[[ Data supplied, beginning ]]

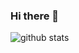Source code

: ### Hi there 👋

![github stats](https://github-readme-stats.vercel.app/api?username=versa-syahptr&show_icons=true&theme=radical)

<!--
**versa-syahptr/versa-syahptr** is a ✨ _special_ ✨ repository because its `README.md` (this file) appears on your GitHub profile.

Here are some ideas to get you started:

- 🔭 I’m currently working on ...
- 🌱 I’m currently learning ...
- 👯 I’m looking to collaborate on ...
- 🤔 I’m looking for help with ...
- 💬 Ask me about ...
- 📫 How to reach me: ...
- 😄 Pronouns: ...
- ⚡ Fun fact: ...
-->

[[ Data supplied, end ]]

### What the task asks
Reproduce every line of source text in the records above without any changes, and leave the pictures out of your answer.

### Solution to this problem
Source code

: ### Hi there 👋

![github stats](https://github-readme-stats.vercel.app/api?username=versa-syahptr&show_icons=true&theme=radical)

<!--
**versa-syahptr/versa-syahptr** is a ✨ _special_ ✨ repository because its `README.md` (this file) appears on your GitHub profile.

Here are some ideas to get you started:

- 🔭 I’m currently working on ...
- 🌱 I’m currently learning ...
- 👯 I’m looking to collaborate on ...
- 🤔 I’m looking for help with ...
- 💬 Ask me about ...
- 📫 How to reach me: ...
- 😄 Pronouns: ...
- ⚡ Fun fact: ...
-->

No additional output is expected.